* _PASSAGE TO READ_
--- START ---

Court Opinion

ID: 5020084
Source: CourtListenerOpinion
Date Created: 2021-10-01 04:00:38.618989+00
Date Added: 2024-06-11T08:17:44.020331
License: Public Domain

PER CURIAM.
The appellant was fined $100 and sentenced to sixty days in jail for transporting alcoholic beverages in dry territory. He was stopped on a public highway at night by four State Troopers for operating his truck with Tennessee license plates. One of the Troopers had known appellant for fifteen years, but there is no direct evidence that the Troopers-knew the identity of appellant until they stopped his truck. Two of the Troopers testified that the appellant said, in effect, “You might as well go ahead and search (the truck) it is in there,” and when they did search it they found 55 cases of beer and ale and a dozen cases of whisky. .

--- END ---

* _AVAILABLE DATA_
--- START ---

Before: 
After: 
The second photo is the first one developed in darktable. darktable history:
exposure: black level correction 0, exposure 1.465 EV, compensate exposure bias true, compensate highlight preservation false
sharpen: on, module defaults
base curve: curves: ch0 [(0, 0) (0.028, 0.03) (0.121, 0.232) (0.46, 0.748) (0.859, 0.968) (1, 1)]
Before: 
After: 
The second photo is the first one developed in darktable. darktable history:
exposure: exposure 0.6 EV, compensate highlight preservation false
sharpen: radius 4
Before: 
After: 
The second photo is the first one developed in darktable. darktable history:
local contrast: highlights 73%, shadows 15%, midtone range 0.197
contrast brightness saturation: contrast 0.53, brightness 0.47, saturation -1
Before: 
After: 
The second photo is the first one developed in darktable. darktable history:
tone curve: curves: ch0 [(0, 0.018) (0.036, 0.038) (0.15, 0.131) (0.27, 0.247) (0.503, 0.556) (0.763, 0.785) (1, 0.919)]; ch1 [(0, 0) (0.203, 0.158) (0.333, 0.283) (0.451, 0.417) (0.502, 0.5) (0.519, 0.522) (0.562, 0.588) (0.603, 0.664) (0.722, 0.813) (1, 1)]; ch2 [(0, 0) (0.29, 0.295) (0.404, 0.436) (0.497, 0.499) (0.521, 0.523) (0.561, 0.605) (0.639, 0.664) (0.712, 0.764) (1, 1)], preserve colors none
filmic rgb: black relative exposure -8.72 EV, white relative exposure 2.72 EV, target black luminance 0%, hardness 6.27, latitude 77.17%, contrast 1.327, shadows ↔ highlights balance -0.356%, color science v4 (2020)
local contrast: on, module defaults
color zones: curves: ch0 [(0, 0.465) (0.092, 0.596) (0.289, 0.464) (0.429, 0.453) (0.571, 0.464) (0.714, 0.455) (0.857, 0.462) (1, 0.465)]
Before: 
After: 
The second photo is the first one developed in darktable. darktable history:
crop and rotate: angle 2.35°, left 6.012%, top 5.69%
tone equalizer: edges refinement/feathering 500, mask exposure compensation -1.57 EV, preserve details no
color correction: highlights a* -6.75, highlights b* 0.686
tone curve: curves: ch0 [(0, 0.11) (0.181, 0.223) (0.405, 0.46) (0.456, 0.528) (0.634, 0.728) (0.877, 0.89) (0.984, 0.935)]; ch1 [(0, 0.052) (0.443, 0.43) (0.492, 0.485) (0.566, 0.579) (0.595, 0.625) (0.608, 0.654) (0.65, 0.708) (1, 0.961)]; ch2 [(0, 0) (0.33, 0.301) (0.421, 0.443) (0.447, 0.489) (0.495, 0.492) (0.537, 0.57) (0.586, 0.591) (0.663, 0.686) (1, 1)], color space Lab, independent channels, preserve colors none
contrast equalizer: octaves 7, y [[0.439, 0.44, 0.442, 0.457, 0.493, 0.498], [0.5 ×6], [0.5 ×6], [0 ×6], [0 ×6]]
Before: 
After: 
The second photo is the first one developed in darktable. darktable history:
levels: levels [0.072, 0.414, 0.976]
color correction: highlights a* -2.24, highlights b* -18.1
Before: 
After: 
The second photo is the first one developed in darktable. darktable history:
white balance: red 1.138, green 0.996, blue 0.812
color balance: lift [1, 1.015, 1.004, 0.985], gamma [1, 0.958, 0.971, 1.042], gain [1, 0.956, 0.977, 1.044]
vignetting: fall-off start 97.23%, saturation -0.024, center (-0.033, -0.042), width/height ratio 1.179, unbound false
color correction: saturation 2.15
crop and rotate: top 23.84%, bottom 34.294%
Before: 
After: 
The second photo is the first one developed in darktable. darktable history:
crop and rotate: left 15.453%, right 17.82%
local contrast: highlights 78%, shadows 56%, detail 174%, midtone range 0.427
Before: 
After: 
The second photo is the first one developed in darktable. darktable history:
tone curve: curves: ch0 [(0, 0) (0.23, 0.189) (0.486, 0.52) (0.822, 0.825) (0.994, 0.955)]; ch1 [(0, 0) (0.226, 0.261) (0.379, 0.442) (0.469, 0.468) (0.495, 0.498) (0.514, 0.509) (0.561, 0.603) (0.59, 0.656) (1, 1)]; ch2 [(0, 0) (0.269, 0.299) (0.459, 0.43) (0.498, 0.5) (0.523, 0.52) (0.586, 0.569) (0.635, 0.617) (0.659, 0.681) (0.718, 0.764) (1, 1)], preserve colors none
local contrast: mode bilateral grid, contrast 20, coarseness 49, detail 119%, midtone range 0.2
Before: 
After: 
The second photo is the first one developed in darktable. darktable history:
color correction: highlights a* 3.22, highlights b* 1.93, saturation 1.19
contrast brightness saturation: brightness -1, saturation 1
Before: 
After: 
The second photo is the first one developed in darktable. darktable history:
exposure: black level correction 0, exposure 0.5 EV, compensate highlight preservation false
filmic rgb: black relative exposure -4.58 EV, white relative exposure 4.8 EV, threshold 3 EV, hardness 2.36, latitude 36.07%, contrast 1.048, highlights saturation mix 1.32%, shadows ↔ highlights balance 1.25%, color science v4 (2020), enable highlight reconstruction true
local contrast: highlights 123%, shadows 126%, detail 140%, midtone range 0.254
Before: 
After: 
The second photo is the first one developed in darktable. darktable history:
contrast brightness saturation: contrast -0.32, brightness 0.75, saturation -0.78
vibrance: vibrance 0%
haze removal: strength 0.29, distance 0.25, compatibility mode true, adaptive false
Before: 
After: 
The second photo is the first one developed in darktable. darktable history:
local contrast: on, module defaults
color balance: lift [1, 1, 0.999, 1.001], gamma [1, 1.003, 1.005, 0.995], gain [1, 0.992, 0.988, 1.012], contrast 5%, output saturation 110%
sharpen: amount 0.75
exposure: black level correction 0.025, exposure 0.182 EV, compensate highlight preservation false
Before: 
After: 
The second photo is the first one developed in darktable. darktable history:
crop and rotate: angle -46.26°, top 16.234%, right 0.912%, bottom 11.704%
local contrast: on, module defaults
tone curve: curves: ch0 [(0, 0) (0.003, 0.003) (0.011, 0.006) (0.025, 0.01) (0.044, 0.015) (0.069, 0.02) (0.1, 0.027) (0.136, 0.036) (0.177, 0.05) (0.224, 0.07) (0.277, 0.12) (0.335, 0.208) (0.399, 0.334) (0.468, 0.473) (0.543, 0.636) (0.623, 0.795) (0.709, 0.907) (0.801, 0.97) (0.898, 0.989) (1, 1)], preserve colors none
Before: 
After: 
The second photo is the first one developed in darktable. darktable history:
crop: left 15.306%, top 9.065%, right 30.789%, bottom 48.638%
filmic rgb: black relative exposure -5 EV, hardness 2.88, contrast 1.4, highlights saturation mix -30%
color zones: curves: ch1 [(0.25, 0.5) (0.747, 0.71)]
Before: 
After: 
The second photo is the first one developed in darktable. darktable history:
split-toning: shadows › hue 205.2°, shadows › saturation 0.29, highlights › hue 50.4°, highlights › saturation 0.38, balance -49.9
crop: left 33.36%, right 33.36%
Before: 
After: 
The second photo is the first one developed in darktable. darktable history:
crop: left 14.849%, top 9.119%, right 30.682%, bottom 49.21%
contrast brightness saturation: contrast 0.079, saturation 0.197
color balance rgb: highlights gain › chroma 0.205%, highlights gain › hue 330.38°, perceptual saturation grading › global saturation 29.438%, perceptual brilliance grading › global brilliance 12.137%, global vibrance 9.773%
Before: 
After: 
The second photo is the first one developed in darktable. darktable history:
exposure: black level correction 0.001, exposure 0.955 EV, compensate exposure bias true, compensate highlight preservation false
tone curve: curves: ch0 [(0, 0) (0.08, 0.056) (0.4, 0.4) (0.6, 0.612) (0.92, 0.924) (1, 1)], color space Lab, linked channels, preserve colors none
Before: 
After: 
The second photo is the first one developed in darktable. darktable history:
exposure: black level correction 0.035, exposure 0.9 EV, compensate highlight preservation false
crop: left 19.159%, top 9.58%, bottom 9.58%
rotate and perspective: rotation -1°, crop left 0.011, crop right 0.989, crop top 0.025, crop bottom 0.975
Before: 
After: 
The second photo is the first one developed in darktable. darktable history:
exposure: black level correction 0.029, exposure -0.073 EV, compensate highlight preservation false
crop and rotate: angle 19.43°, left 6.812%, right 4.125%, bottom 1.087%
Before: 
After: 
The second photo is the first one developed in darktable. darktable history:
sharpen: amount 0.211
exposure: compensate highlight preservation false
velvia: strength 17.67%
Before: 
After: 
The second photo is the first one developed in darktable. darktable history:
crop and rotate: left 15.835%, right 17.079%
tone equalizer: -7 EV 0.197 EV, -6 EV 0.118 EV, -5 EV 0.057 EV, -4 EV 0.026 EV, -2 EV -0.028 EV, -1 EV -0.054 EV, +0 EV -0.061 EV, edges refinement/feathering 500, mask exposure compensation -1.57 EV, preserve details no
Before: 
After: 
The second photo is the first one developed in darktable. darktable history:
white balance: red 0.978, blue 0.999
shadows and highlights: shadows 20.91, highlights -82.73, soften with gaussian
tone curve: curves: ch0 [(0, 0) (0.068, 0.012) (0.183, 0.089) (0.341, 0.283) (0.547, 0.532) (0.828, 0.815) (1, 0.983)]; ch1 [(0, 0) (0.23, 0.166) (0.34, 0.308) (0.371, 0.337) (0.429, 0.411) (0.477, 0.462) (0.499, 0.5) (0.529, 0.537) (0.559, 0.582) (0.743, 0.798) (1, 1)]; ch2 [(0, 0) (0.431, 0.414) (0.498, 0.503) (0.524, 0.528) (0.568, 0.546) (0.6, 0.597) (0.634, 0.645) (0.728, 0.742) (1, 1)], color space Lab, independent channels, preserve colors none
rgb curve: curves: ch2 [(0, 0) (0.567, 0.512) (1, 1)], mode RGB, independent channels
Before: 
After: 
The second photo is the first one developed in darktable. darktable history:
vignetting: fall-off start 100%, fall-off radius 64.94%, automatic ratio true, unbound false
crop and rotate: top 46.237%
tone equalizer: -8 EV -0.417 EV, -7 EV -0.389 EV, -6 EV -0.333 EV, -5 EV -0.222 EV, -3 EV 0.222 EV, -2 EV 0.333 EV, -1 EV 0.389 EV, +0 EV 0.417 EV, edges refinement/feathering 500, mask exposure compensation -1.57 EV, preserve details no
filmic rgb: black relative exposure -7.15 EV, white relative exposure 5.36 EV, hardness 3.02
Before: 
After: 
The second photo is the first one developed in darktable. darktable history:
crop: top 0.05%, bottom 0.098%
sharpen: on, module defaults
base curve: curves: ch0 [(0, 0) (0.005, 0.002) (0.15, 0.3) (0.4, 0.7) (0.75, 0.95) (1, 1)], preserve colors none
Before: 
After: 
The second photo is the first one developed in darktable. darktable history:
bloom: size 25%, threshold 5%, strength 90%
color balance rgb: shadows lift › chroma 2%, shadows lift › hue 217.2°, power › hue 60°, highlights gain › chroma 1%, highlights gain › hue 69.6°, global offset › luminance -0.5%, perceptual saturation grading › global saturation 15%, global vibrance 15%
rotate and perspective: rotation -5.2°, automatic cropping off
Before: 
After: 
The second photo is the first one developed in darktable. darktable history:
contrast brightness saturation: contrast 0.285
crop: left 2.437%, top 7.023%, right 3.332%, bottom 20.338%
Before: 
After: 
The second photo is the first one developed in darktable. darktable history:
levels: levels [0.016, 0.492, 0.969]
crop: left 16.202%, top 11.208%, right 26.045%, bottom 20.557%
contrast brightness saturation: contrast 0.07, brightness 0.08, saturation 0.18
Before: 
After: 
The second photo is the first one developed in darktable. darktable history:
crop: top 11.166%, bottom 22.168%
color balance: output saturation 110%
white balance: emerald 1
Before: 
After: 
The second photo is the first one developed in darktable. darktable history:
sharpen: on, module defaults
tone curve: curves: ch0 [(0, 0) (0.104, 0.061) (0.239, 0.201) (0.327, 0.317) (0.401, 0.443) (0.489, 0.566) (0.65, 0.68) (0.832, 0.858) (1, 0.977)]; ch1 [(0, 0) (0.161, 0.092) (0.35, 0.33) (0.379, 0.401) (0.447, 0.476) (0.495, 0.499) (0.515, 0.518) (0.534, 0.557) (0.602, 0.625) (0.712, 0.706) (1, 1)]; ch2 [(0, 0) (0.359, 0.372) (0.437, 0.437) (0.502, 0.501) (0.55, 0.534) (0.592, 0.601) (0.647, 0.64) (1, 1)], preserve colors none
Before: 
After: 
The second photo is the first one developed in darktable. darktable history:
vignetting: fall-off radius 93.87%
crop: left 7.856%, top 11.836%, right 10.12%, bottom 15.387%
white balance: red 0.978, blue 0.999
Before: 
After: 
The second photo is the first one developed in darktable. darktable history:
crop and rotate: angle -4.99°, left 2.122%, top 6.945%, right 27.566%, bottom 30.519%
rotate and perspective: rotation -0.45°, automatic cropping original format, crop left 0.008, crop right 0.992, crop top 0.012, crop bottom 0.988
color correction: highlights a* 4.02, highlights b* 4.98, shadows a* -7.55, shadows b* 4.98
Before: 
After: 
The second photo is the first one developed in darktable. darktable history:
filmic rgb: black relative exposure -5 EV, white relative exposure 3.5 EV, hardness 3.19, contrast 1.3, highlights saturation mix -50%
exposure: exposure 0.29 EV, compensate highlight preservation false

--- END ---

* _WORK ITEM 1_
List every kind of alcoholic beverage that the court opinion says was found in the truck.
* _WORK ITEM 2_
Pick up the court opinion after its last sentence and write the next paragraph.
None of this uses the items.

* _RESPONSE 1_
Beer, ale, whisky

* _RESPONSE 2_
The appellant: complains that the license violation was used for the purpose of affording the Troopers an excuse for' searching his truck, but he did not deny the improper use of the Tennessee tags. Appellant insists that the discovery of the truck of alcoholic beverages without direct proof that he intended to sell it in dry territory was insufficient to sustain his conviction. ’We have held that officers have a right to search an automobile after making a lawful arrest of the driver. Combs v. Com., 271 Ky. 794, 113 S.W.2d 438; Barnes v. Com., 305 Ky. 481, 204 S.W.2d 801; Commonwealth v. Chaplin, 307 Ky. 630, 211 S.W.2d 841.
 We conclude that the search was legal and that the evidence of the quantity of alcoholic beverage here found being transported in dry territory was itself sufficient for a jury to infer that it was being transported for an illegal purpose .in the absence of convincing proof of an intention to deliver goods to a licensed dealer outside the dry territory.
The motion for an appeal is overruled and the judgment is affirmed.